■ HOW TO COMPLETE THIS TASK: Copy out every record precisely.

■ SOURCE MATERIAL:

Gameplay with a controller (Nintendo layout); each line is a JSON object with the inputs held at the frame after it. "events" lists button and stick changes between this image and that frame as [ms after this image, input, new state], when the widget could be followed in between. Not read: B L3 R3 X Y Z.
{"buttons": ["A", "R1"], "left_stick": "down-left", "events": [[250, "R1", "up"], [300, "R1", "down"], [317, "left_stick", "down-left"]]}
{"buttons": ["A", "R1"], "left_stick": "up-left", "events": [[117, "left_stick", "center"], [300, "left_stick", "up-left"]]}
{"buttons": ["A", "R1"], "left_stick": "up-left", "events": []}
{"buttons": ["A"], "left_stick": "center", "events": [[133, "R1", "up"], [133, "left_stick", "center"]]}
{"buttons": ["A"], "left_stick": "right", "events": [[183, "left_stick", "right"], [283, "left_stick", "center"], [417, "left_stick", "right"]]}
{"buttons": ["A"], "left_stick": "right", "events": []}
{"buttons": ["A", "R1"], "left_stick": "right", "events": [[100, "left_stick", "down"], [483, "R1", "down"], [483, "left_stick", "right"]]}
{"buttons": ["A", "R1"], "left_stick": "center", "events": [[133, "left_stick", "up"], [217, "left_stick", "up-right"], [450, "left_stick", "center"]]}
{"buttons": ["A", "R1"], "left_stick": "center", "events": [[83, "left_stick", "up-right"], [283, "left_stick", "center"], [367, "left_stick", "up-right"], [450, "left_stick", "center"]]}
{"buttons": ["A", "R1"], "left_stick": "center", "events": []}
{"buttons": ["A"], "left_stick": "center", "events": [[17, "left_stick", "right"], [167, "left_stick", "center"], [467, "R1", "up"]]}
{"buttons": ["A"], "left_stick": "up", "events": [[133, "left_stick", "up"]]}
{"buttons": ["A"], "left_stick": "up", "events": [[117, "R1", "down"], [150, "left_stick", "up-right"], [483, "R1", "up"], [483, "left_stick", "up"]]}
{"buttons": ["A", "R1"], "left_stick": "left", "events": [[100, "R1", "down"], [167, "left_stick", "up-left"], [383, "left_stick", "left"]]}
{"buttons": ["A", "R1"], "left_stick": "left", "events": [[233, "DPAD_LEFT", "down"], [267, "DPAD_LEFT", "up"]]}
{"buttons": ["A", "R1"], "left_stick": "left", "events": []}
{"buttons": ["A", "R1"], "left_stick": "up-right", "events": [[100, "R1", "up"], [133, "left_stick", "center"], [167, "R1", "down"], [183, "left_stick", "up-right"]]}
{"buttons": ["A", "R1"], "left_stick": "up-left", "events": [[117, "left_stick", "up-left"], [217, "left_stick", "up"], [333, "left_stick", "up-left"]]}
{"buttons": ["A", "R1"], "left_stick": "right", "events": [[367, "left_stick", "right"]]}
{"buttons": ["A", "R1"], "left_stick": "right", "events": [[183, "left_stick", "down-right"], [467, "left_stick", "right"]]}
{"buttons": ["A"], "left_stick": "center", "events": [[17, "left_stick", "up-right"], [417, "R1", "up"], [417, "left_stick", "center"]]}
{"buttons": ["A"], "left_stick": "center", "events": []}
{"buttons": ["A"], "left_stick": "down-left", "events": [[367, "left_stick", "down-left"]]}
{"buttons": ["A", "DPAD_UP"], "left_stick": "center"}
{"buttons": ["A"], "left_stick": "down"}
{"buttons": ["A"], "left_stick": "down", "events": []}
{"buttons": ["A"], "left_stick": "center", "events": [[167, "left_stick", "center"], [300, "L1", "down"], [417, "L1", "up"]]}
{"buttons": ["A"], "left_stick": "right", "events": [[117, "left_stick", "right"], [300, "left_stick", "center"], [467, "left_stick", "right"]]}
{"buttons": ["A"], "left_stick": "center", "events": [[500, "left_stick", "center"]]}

■ ANSWER SPACE:
Gameplay with a controller (Nintendo layout); each line is a JSON object with the inputs held at the frame after it. "events" lists button and stick changes between this image and that frame as [ms after this image, input, new state], when the widget could be followed in between. Not read: B L3 R3 X Y Z.
{"buttons": ["A", "R1"], "left_stick": "down-left", "events": [[250, "R1", "up"], [300, "R1", "down"], [317, "left_stick", "down-left"]]}
{"buttons": ["A", "R1"], "left_stick": "up-left", "events": [[117, "left_stick", "center"], [300, "left_stick", "up-left"]]}
{"buttons": ["A", "R1"], "left_stick": "up-left", "events": []}
{"buttons": ["A"], "left_stick": "center", "events": [[133, "R1", "up"], [133, "left_stick", "center"]]}
{"buttons": ["A"], "left_stick": "right", "events": [[183, "left_stick", "right"], [283, "left_stick", "center"], [417, "left_stick", "right"]]}
{"buttons": ["A"], "left_stick": "right", "events": []}
{"buttons": ["A", "R1"], "left_stick": "right", "events": [[100, "left_stick", "down"], [483, "R1", "down"], [483, "left_stick", "right"]]}
{"buttons": ["A", "R1"], "left_stick": "center", "events": [[133, "left_stick", "up"], [217, "left_stick", "up-right"], [450, "left_stick", "center"]]}
{"buttons": ["A", "R1"], "left_stick": "center", "events": [[83, "left_stick", "up-right"], [283, "left_stick", "center"], [367, "left_stick", "up-right"], [450, "left_stick", "center"]]}
{"buttons": ["A", "R1"], "left_stick": "center", "events": []}
{"buttons": ["A"], "left_stick": "center", "events": [[17, "left_stick", "right"], [167, "left_stick", "center"], [467, "R1", "up"]]}
{"buttons": ["A"], "left_stick": "up", "events": [[133, "left_stick", "up"]]}
{"buttons": ["A"], "left_stick": "up", "events": [[117, "R1", "down"], [150, "left_stick", "up-right"], [483, "R1", "up"], [483, "left_stick", "up"]]}
{"buttons": ["A", "R1"], "left_stick": "left", "events": [[100, "R1", "down"], [167, "left_stick", "up-left"], [383, "left_stick", "left"]]}
{"buttons": ["A", "R1"], "left_stick": "left", "events": [[233, "DPAD_LEFT", "down"], [267, "DPAD_LEFT", "up"]]}
{"buttons": ["A", "R1"], "left_stick": "left", "events": []}
{"buttons": ["A", "R1"], "left_stick": "up-right", "events": [[100, "R1", "up"], [133, "left_stick", "center"], [167, "R1", "down"], [183, "left_stick", "up-right"]]}
{"buttons": ["A", "R1"], "left_stick": "up-left", "events": [[117, "left_stick", "up-left"], [217, "left_stick", "up"], [333, "left_stick", "up-left"]]}
{"buttons": ["A", "R1"], "left_stick": "right", "events": [[367, "left_stick", "right"]]}
{"buttons": ["A", "R1"], "left_stick": "right", "events": [[183, "left_stick", "down-right"], [467, "left_stick", "right"]]}
{"buttons": ["A"], "left_stick": "center", "events": [[17, "left_stick", "up-right"], [417, "R1", "up"], [417, "left_stick", "center"]]}
{"buttons": ["A"], "left_stick": "center", "events": []}
{"buttons": ["A"], "left_stick": "down-left", "events": [[367, "left_stick", "down-left"]]}
{"buttons": ["A", "DPAD_UP"], "left_stick": "center"}
{"buttons": ["A"], "left_stick": "down"}
{"buttons": ["A"], "left_stick": "down", "events": []}
{"buttons": ["A"], "left_stick": "center", "events": [[167, "left_stick", "center"], [300, "L1", "down"], [417, "L1", "up"]]}
{"buttons": ["A"], "left_stick": "right", "events": [[117, "left_stick", "right"], [300, "left_stick", "center"], [467, "left_stick", "right"]]}
{"buttons": ["A"], "left_stick": "center", "events": [[500, "left_stick", "center"]]}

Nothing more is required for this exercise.